Kürt sorununun derinliklerine daldığımızda, Musa Anter'in adı sıklıkla karşımıza çıkar. Ancak, kimileri için sadece bir isim değil, bir mücadele örneği ve hatta bir sembol haline gelmiştir. Musa Anter'in kim olduğu, ne zaman ve neden hayatını kaybettiği merak edilen detaylar arasındadır. İşte, bu önemli figürün yaşamı ve ölümüne dair tüm detaylar...

Musa Anter kimdir?

Diyarbakır'ın kıyılarında, Kürt bir ailenin oğlu olarak dünyaya gelen Musa Anter, 1920 yılında Nusaybin'in Eskimağara köyünde hayata gözlerini açtı. Annesi Fesla Hanım, Türkiye'de ilk kadın muhtarlar arasındaydı. Gençliğinde eğitimine önem veren Anter, Mardin'de ilkokulu tamamladıktan sonra ortaokul ve lise eğitimini Adana'da aldı. İstanbul Üniversitesi Hukuk Fakültesi'nden mezun oldu.

Anter'in hayatı, sadece edebiyat ve gazetecilikle sınırlı değildi. İlk gözaltına alınması, öğrencilik yıllarında Dersim İsyanı sırasında olmuştu. Ardından, Canip Yıldırım ve Yusuf Azizoğlu ile birlikte İleri Yurt gazetesini çıkardı. Ancak, 1959'da yayımladığı Kürtçe şiiri "Qimil / Kımıl" nedeniyle 49’lar Davası'nda idamla yargılandı ve 27 Mayıs Darbesi'nde aftan yararlanarak serbest kaldı.

Ancak bu sadece başlangıçtı. Anter, 1963'te tekrar cezaevine girdi ve yaşamı boyunca toplam 11,5 yıl hapis cezası yattı. Hapishanedeyken bile yazmaktan ve düşüncelerini ifade etmekten vazgeçmedi. Devrimci Doğu Kültür Ocakları, Halkın Emek Partisi gibi kuruluşların yanı sıra, İstanbul Kürt Enstitüsü'nün de kurucuları arasındaydı.

Ancak Musa Anter'in mücadelesi sadece kelimelerle sınırlı kalmadı. 20 Eylül 1992'de, Diyarbakır'ın Seyrantepe mahallesinde silahlı saldırıya uğradı. Sol bacağına iki, kalbi ve kafasına birer kurşun sıkılarak vuruldu ve hayatını kaybetti.

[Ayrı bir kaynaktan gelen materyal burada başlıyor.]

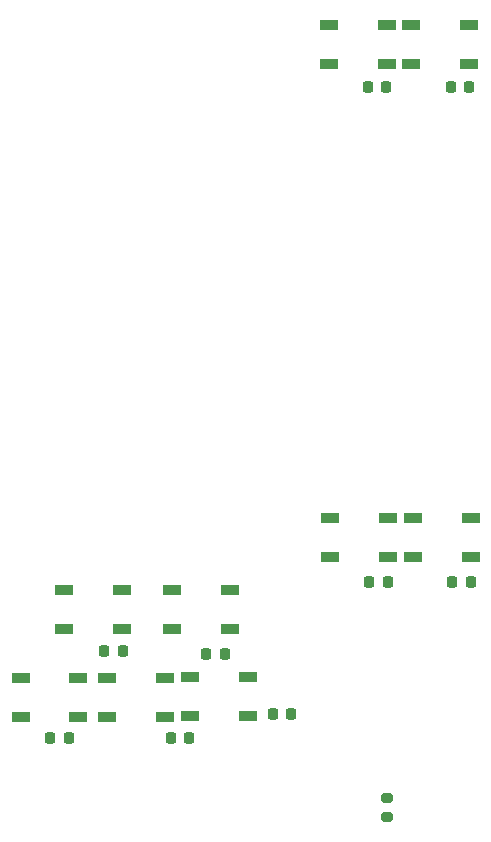
<source format=gbr>
%TF.GenerationSoftware,KiCad,Pcbnew,(6.0.9)*%
%TF.CreationDate,2023-04-01T13:01:52-08:00*%
%TF.ProjectId,GEN TIE PANEL,47454e20-5449-4452-9050-414e454c2e6b,3*%
%TF.SameCoordinates,Original*%
%TF.FileFunction,Paste,Top*%
%TF.FilePolarity,Positive*%
%FSLAX46Y46*%
G04 Gerber Fmt 4.6, Leading zero omitted, Abs format (unit mm)*
G04 Created by KiCad (PCBNEW (6.0.9)) date 2023-04-01 13:01:52*
%MOMM*%
%LPD*%
G01*
G04 APERTURE LIST*
G04 Aperture macros list*
%AMRoundRect*
0 Rectangle with rounded corners*
0 $1 Rounding radius*
0 $2 $3 $4 $5 $6 $7 $8 $9 X,Y pos of 4 corners*
0 Add a 4 corners polygon primitive as box body*
4,1,4,$2,$3,$4,$5,$6,$7,$8,$9,$2,$3,0*
0 Add four circle primitives for the rounded corners*
1,1,$1+$1,$2,$3*
1,1,$1+$1,$4,$5*
1,1,$1+$1,$6,$7*
1,1,$1+$1,$8,$9*
0 Add four rect primitives between the rounded corners*
20,1,$1+$1,$2,$3,$4,$5,0*
20,1,$1+$1,$4,$5,$6,$7,0*
20,1,$1+$1,$6,$7,$8,$9,0*
20,1,$1+$1,$8,$9,$2,$3,0*%
G04 Aperture macros list end*
%ADD10R,1.500000X0.900000*%
%ADD11RoundRect,0.225000X-0.225000X-0.250000X0.225000X-0.250000X0.225000X0.250000X-0.225000X0.250000X0*%
%ADD12RoundRect,0.200000X0.275000X-0.200000X0.275000X0.200000X-0.275000X0.200000X-0.275000X-0.200000X0*%
%ADD13RoundRect,0.225000X0.225000X0.250000X-0.225000X0.250000X-0.225000X-0.250000X0.225000X-0.250000X0*%
G04 APERTURE END LIST*
D10*
%TO.C,D1*%
X149292000Y-49324000D03*
X149292000Y-52624000D03*
X154192000Y-52624000D03*
X154192000Y-49324000D03*
%TD*%
%TO.C,D2*%
X156252000Y-49334000D03*
X156252000Y-52634000D03*
X161152000Y-52634000D03*
X161152000Y-49334000D03*
%TD*%
%TO.C,D3*%
X149372000Y-91094000D03*
X149372000Y-94394000D03*
X154272000Y-94394000D03*
X154272000Y-91094000D03*
%TD*%
%TO.C,D4*%
X156422000Y-91094000D03*
X156422000Y-94394000D03*
X161322000Y-94394000D03*
X161322000Y-91094000D03*
%TD*%
%TO.C,D5*%
X126862000Y-97134000D03*
X126862000Y-100434000D03*
X131762000Y-100434000D03*
X131762000Y-97134000D03*
%TD*%
%TO.C,D8*%
X130482000Y-104598000D03*
X130482000Y-107898000D03*
X135382000Y-107898000D03*
X135382000Y-104598000D03*
%TD*%
%TO.C,D9*%
X137512000Y-104514000D03*
X137512000Y-107814000D03*
X142412000Y-107814000D03*
X142412000Y-104514000D03*
%TD*%
D11*
%TO.C,C1*%
X152617000Y-54574000D03*
X154167000Y-54574000D03*
%TD*%
D12*
%TO.C,R1*%
X154178000Y-116395000D03*
X154178000Y-114745000D03*
%TD*%
D11*
%TO.C,C2*%
X159612000Y-54544000D03*
X161162000Y-54544000D03*
%TD*%
%TO.C,C3*%
X152727000Y-96464000D03*
X154277000Y-96464000D03*
%TD*%
%TO.C,C4*%
X159753000Y-96520000D03*
X161303000Y-96520000D03*
%TD*%
%TO.C,C5*%
X130276000Y-102362000D03*
X131826000Y-102362000D03*
%TD*%
%TO.C,C6*%
X138912000Y-102616000D03*
X140462000Y-102616000D03*
%TD*%
%TO.C,C7*%
X125704000Y-109728000D03*
X127254000Y-109728000D03*
%TD*%
D13*
%TO.C,C9*%
X146076000Y-107696000D03*
X144526000Y-107696000D03*
%TD*%
%TO.C,C8*%
X137440000Y-109728000D03*
X135890000Y-109728000D03*
%TD*%
D10*
%TO.C,D6*%
X135980000Y-97156000D03*
X135980000Y-100456000D03*
X140880000Y-100456000D03*
X140880000Y-97156000D03*
%TD*%
%TO.C,D7*%
X123190000Y-104598000D03*
X123190000Y-107898000D03*
X128090000Y-107898000D03*
X128090000Y-104598000D03*
%TD*%
M02*

</source>
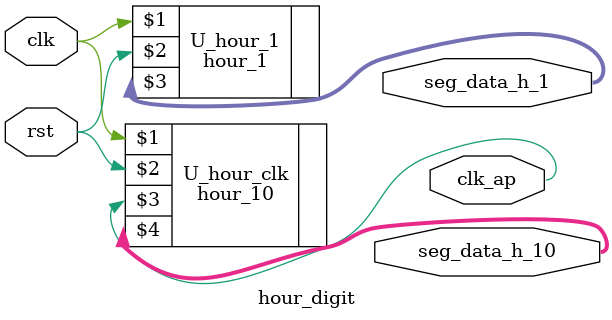
<source format=v>
module hour_digit(clk, rst,clk_ap, seg_data_h_1, seg_data_h_10);

  input		      clk, rst;
  output          clk_ap;
  output [7:0]	seg_data_h_1, seg_data_h_10;

  
  hour_1 U_hour_1(clk, rst, seg_data_h_1);

  
  hour_10 U_hour_clk(clk, rst, clk_ap, seg_data_h_10); 

endmodule

</source>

Bu saldırıda yanında bulunan gazeteci ve yazar Orhan Miroğlu da yaralandı. Eski bir JİTEM çalışanı olan Abdülkadir Aygan, Anter'in JİTEM için öldürüldüğünü iddia etti. Dönemin Başbakanı Mesut Yılmaz'ın isteği üzerine hazırlanan Susurluk Raporu'nda, Anter cinayetinin Yeşil kod adlı Mahmut Yıldırım tarafından planlanıp uygulandığı belirtildi.

Musa Anter'in ölümü, sadece bir bireyin hayatının sona ermesi değil, bir mücadelenin de sembolik bir noktası oldu. Ancak, onun fikirleri ve mirası hala yaşamaktadır. Hatıraları, eserleri ve mücadelesi, Kürt hareketinin ve Türkiye'nin tarihinde önemli bir yer işgal etmeye devam ediyor.